Ethical Performance
inside intelligence for responsible business


when an exclusionary approach is not an option

May 2008

Insight Investment has developed an approach to SRI investing that takes account of its requirement to hold stocks right across the market. Mike Scott talks to Rory Sullivan.

The investment approach of Insight Investment, the asset management arm of HBOS, is partly a function of when it was established and partly dictated by the type of investor it is, according to Rory Sullivan, head of investor responsibility.

Insight was created in 2002, when HBOS brought together its asset management businesses under one brand and it has always had a focus on responsible investment. ‘It was shortly after the scandals at Enron and Parmalat, and people were concerned about the safety of investments,’ Sullivan says. He admits that, as well as being motivated by a desire to maximize returns, there was an element of brand differentiation. ‘There were not many investment managers at that time taking a strong position on environmental and social issues’, he says.

Insight, which has £109billion ($218bn) under management, is invested across the market – ‘in the UK, we hold about 1 – 1.5 per cent of virtually every big company,’ says Sullivan – and so, unlike SRI funds, it does not take an exclusionary approach. ‘We have to ensure, as an investor, that all the companies our money is in are as well-run as they can be.’

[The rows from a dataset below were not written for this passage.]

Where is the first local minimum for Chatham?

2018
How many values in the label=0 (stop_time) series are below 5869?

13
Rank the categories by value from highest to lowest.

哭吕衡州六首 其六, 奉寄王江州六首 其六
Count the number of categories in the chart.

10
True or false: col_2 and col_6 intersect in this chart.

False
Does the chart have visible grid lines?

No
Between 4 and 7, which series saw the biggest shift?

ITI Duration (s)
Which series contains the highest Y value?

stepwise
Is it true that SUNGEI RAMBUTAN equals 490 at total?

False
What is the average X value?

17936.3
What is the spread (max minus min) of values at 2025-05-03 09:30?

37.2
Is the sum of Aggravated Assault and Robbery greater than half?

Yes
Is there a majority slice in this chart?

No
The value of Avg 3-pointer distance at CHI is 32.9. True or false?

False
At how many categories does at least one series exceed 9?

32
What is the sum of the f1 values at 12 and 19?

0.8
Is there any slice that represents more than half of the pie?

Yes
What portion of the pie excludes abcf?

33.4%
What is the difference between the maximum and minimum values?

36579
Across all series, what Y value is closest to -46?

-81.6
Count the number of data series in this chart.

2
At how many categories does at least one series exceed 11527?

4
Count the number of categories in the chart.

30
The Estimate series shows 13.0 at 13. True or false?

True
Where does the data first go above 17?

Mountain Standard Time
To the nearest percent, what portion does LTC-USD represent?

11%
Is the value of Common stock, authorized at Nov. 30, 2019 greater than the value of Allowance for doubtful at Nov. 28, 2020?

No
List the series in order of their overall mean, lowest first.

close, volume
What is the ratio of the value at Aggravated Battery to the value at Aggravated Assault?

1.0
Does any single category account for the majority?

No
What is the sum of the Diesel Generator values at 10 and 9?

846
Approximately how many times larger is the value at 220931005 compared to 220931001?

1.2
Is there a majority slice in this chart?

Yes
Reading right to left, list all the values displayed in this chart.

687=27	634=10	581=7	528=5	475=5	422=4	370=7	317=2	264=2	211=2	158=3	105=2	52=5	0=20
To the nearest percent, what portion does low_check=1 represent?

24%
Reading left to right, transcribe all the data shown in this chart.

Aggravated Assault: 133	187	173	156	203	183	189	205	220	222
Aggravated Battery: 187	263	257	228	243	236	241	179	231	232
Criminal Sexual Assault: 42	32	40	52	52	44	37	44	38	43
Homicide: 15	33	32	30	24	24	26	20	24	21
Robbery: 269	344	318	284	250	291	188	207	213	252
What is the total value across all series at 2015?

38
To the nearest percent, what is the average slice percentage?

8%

As a result, Insight is very active in promoting good corporate governance and best practice on pay, strategy and succession planning. It has also developed a sector-based benchmarking strategy to encourage companies to behave more responsibly and has used this to assess the performance of 35 companies in six sectors on topics from supply chain labour standards to sustainability reporting. In every case ‘substantial improvements have been made by companies subsequent to our engagement with them’.

The group is proud of its research, which incorporates performance analysis of corporate governance and responsibility into investment decisions. ‘We believe asset managers should consider as a matter of course how effectively companies manage social and environmental change, since this influences their long-term success’, Sullivan says. Insight upholds this principle on both a company-specific and a thematic basis. This allows it to identify sector-wide challenges such as water use, as well as the companies most likely to benefit.

Insight also prides itself on the strength of its engagement activities. In 2007, it engaged with 285 companies on 17 themes, among them climate change, consumer health and obesity, human rights, the opportunities and risks of investing in China, promoting revenue transparency in extractive industries and responsible supply chain management.

‘Our engagement is much more effective now because it is linked to our analysis’, says Sullivan. As a result, if the research team reveals that a company has failed to respond to the Carbon Disclosure Project, or has no policy on human rights, Insight can approach management and ask specific questions rather than just talking about the wider issues.

Ultimately, Insight’s approach is based on the fact that it is a mainstream investor. ‘We are required to invest across the market, so we do not deal in the simplistic messages that ethical funds can offer’, Sullivan says.